Notice how we have \(y\) as a multiplier on the force. This is because the further we get from our neutral y-z plane, the more our spring is stretched for a given angle of displacement. Now, we use (6),(7), and (8) to substitute in the values we want:

\begin{equation} \tag{10} F_x = -\frac{E \cdot dA}{l_x} \frac{M_z \cdot y}{\frac{E}{l_x} I_z} \end{equation}

And finally, since stress is simply the force per unit area, we divide out by \(dA\) [\(m^2\)] and simplify to obtain the same equation from (2):

\begin{equation} \tag{11} \sigma_x = -\frac{M_z \cdot y}{I_z} \end{equation}

It’s worth thinking about the fact that we’ve hidden a y² term in the 2MA, which one might simplify out of this equation. But keep in mind that in our simplified model, we considered only one spring. In a real beam, the 2MA is found by integrating across all the “springs” on the entire cross-sectional area. This resultant 2MA is global to the cross-section, and defines the angle of displacement for a given applied moment (depending also on the Young’s Modulus of the material). The \(y\) in eq. (11) is local, and defines the stress at a specific location on the cross-section for a given angle of displacement (the stress is material independent, since the Young’s Modulus cancels out in eq. (10)).

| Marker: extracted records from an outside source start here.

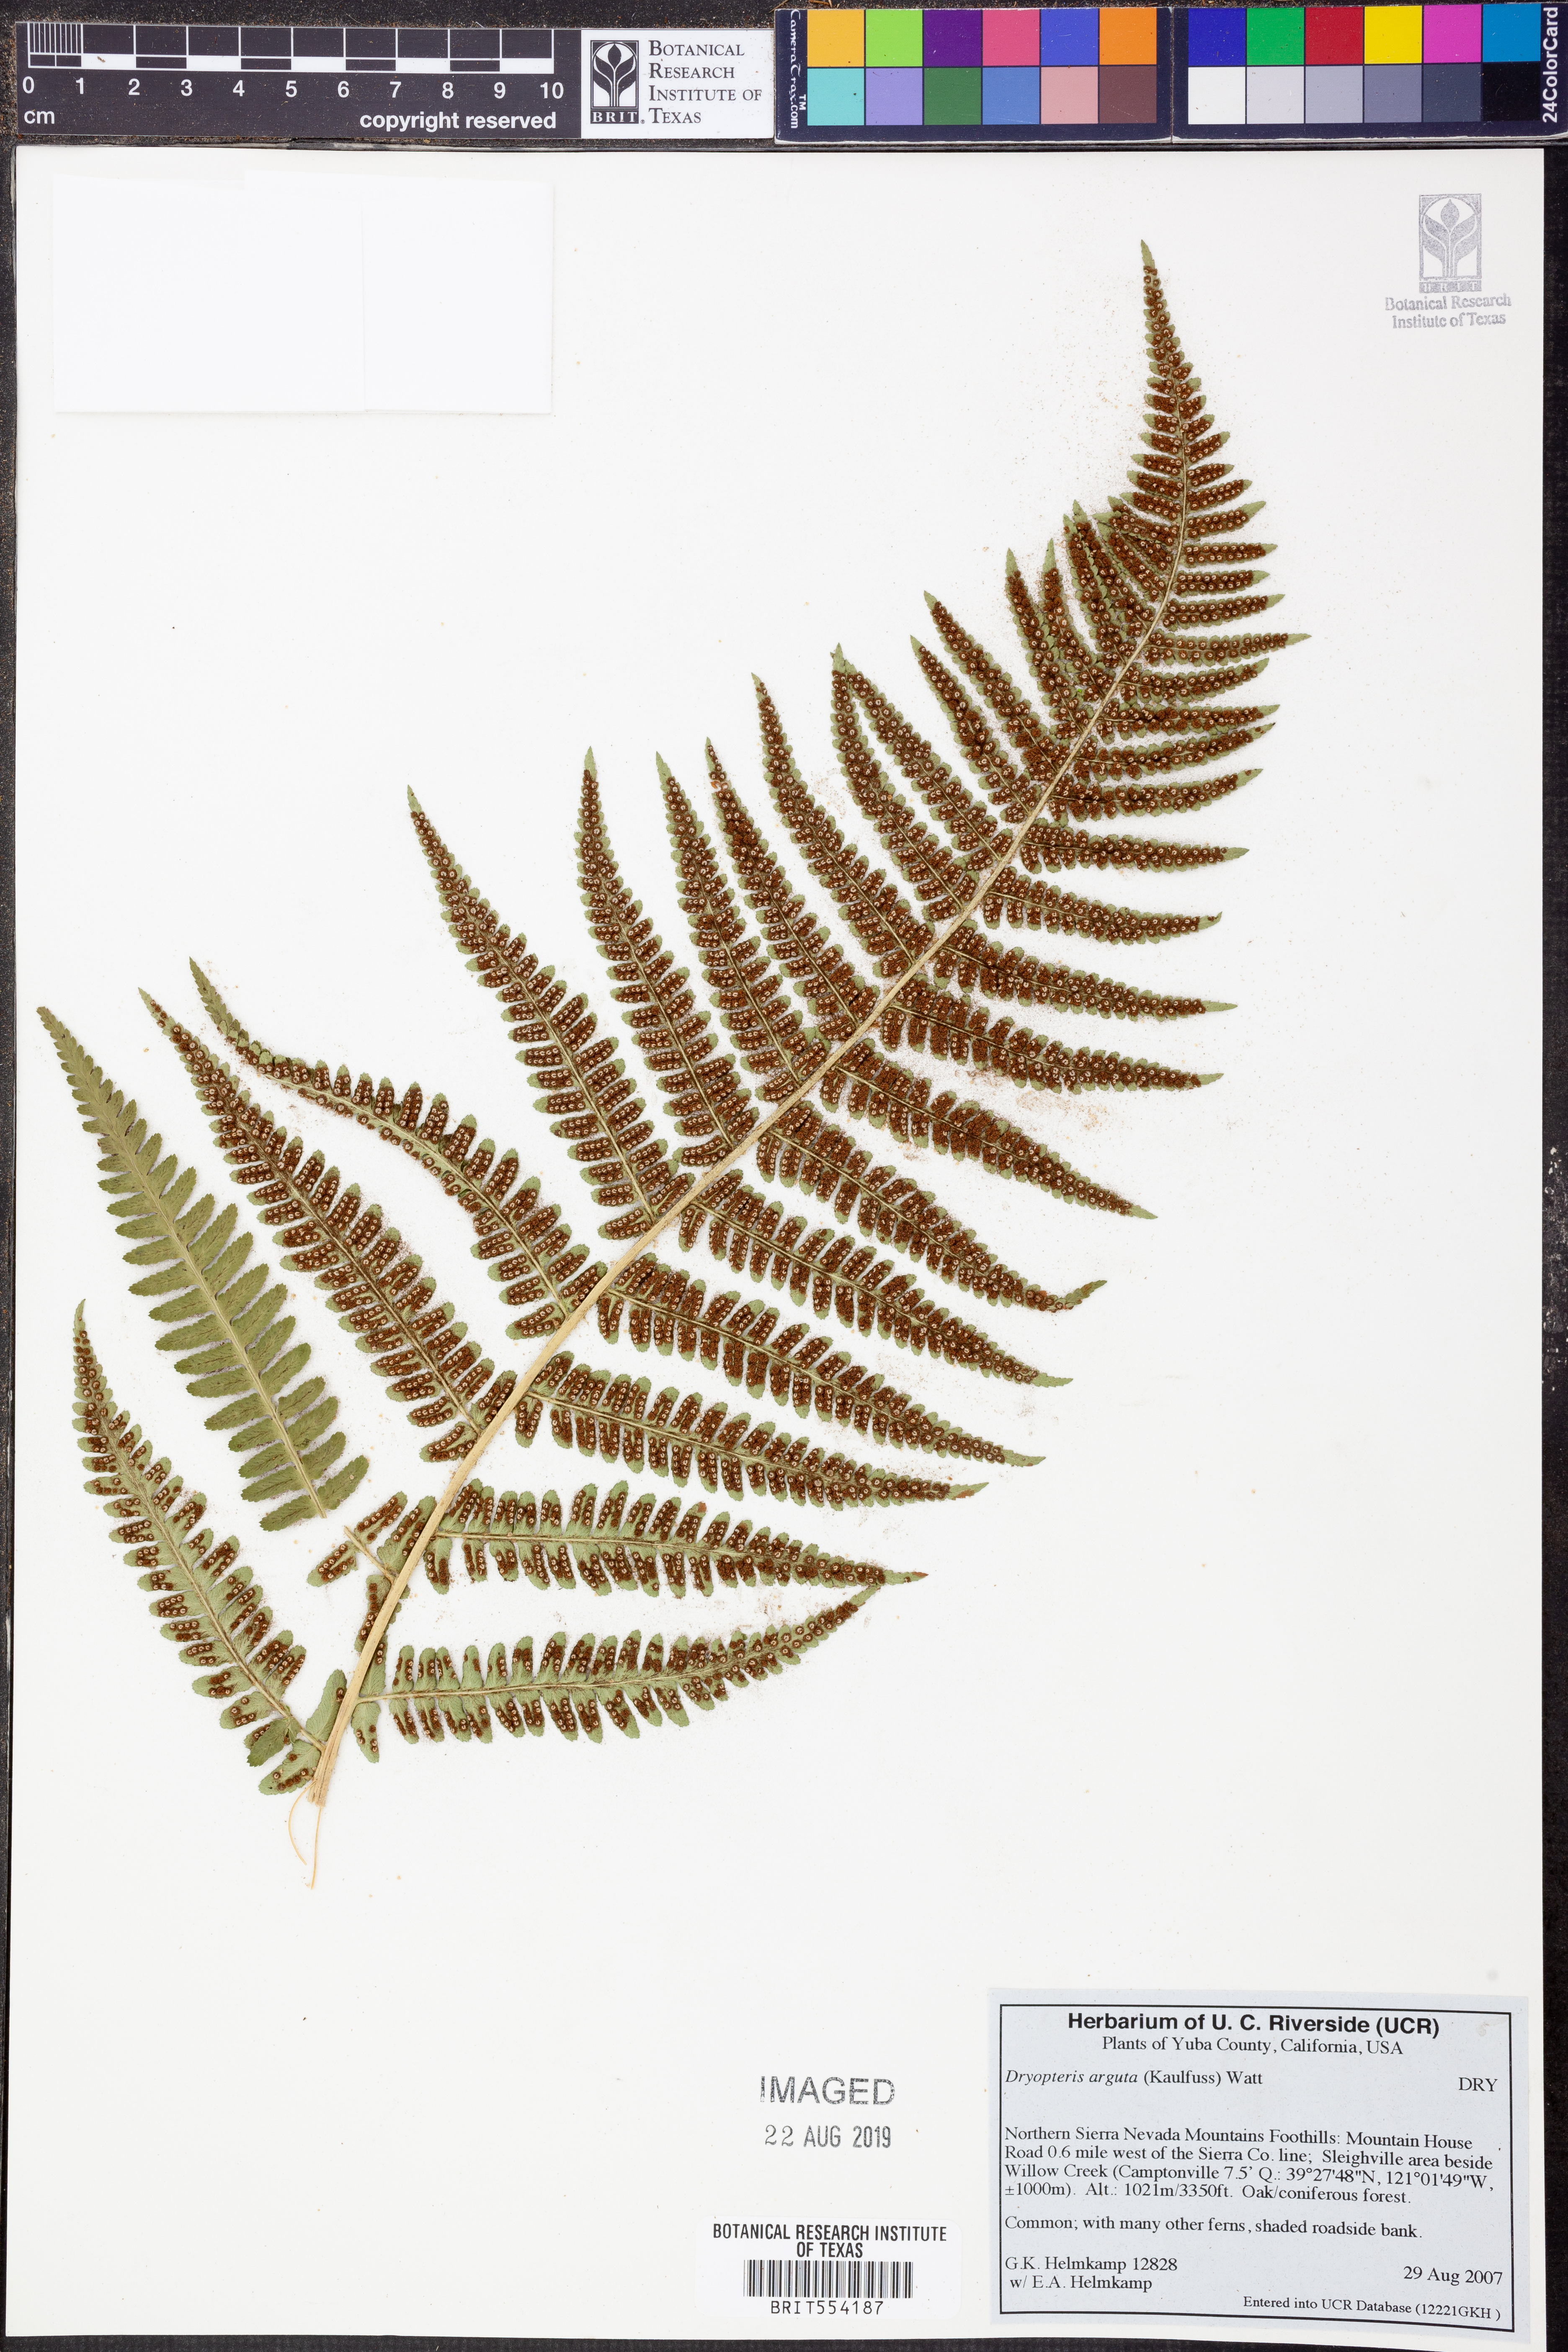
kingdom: Plantae
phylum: Tracheophyta
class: Polypodiopsida
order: Polypodiales
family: Dryopteridaceae
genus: Dryopteris
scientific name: Dryopteris arguta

Let’s briefly review by considering how we obtain the [\(m^4\)] units of the 2MA:

The Young’s Modulus relates to the spring constant per unit area, so to get the stiffness of our spring, we consider an infinitesimal area \(dA\). This gives us [\(m^2\)].
The distance to the neutral plane acts as a moment/lever arm for our spring. The further this distance, the easier it is for our spring to act against moments. This gives us another [\(m\)].
or every small angle of displacement, the distance to the neutral plane will act as a multiplier to the elongation of our spring, and hence its force. This gives us the final [\(m\)].

This is how I like to think about the 2nd Moment of Area, and if you’re struggling with it, I hope it helped you too!